Paper No. 6
Presentation Time: 1:00 PM-5:00 PM
EVALUATION OF RAPID, POST-FIRE, STREAM CHANNEL VARIATION, DURANGO, COLORADO
The Missionary Ridge Fire burned over 70,000 acres during the summer of 2002 creating unstable conditions conducive to catastrophic debris flow events along the intensely burned steep slopes and high gradient stream channels north and east of Durango, Colorado. Prior to full containment of the fire, an automated, real-time rain-gage network was installed in the burn area by the USGS to monitor local precipitation events. The network consisted of 13 stations equipped with automated tipping bucket rain-gages that provided accurate, site-specific precipitation data. Eleven stream drainages from three separate basins in the burn area were selected for detailed stream channel measurement studies; six in the Animas River drainage basin, one in the Florida River drainage basin, and three in the Vallecito drainage basin.

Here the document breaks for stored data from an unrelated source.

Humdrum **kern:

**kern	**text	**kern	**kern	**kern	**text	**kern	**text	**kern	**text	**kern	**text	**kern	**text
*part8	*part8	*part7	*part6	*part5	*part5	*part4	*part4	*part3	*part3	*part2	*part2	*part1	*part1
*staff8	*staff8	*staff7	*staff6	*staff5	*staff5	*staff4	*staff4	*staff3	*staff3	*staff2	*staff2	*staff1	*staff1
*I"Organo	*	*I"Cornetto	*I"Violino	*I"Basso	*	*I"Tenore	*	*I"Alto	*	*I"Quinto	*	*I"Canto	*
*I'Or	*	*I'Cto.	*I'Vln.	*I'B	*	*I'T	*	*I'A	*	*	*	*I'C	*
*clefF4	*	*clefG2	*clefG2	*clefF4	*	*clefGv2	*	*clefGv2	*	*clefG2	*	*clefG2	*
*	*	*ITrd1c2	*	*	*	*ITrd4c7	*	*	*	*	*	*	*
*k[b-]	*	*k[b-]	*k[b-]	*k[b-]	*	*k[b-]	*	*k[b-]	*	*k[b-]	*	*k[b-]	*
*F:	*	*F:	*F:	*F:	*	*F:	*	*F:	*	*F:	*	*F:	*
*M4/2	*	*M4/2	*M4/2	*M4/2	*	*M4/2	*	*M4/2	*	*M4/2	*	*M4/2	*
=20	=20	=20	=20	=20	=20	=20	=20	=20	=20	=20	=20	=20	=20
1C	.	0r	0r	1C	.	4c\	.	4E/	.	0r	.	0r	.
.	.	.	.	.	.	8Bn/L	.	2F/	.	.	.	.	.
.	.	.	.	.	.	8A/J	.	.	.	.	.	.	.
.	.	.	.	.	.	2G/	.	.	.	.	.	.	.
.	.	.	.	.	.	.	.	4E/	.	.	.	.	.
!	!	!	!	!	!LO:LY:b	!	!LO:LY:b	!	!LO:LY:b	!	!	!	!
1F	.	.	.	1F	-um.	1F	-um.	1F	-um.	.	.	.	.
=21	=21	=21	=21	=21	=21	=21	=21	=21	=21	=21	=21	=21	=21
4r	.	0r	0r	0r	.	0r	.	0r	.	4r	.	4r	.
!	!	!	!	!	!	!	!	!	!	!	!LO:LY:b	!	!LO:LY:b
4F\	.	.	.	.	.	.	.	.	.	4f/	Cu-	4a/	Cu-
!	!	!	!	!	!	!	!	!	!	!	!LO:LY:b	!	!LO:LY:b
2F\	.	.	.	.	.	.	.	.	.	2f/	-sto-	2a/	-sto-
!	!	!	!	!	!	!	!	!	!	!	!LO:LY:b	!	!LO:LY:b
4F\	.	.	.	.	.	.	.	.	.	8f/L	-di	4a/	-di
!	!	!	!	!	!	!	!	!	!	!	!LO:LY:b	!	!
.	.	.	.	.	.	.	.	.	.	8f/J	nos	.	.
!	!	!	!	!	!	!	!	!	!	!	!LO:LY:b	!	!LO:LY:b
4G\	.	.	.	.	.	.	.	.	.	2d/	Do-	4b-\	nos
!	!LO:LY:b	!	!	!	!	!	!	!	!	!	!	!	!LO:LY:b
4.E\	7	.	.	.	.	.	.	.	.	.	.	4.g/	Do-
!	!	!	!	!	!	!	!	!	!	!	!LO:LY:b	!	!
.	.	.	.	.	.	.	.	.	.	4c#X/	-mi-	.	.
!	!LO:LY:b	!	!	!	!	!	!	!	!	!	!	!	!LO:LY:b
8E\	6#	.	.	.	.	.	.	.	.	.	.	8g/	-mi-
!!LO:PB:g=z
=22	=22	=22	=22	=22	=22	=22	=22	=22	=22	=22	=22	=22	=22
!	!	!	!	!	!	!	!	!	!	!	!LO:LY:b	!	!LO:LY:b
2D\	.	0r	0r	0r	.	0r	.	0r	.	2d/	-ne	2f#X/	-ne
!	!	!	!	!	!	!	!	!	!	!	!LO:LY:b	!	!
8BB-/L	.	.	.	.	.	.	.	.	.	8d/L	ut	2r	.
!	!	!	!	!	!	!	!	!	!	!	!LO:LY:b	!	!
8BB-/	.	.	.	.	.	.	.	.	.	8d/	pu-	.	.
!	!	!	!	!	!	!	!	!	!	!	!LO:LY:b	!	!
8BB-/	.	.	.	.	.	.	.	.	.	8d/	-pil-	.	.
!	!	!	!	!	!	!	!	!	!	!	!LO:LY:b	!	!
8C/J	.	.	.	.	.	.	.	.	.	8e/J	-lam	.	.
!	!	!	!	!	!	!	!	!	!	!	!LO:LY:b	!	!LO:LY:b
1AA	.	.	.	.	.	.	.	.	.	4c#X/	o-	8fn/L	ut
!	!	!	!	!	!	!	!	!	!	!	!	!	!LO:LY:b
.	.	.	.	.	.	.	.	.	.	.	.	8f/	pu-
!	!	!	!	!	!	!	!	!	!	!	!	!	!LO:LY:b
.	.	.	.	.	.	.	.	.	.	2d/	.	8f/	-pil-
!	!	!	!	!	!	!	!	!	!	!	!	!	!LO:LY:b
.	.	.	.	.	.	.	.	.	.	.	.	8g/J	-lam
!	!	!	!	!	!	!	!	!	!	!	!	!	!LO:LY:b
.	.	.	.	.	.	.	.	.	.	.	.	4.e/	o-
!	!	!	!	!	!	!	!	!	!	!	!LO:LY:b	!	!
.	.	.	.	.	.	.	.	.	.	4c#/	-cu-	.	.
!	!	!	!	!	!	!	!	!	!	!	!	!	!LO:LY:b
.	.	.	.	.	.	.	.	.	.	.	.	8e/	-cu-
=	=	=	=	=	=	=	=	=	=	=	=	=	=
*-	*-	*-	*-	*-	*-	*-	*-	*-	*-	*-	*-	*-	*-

Cross-sectional area of the stream channels was measured between August and October, 2002; measurements were taken following significant precipitation events registered by the rain gages. The discharge measurements were directly compared to the estimated total rainfall over the local drainage basin. Stream channel morphology and massive debris flows were observed following storms with rainfall intensities exceeding 0.15 of precipitation per hour. Several stream drainages registered rapid and dramatic morphologic channel change. In Coon Creek, below the measured section, channel fill in excess of 25 vertical feet from a 1.72 storm was observed. Variations in channel morphology, either rapid incision or deposition, depended upon the local geology, intensity and duration of the each storm event, and the longitudinal position within the drainage channel.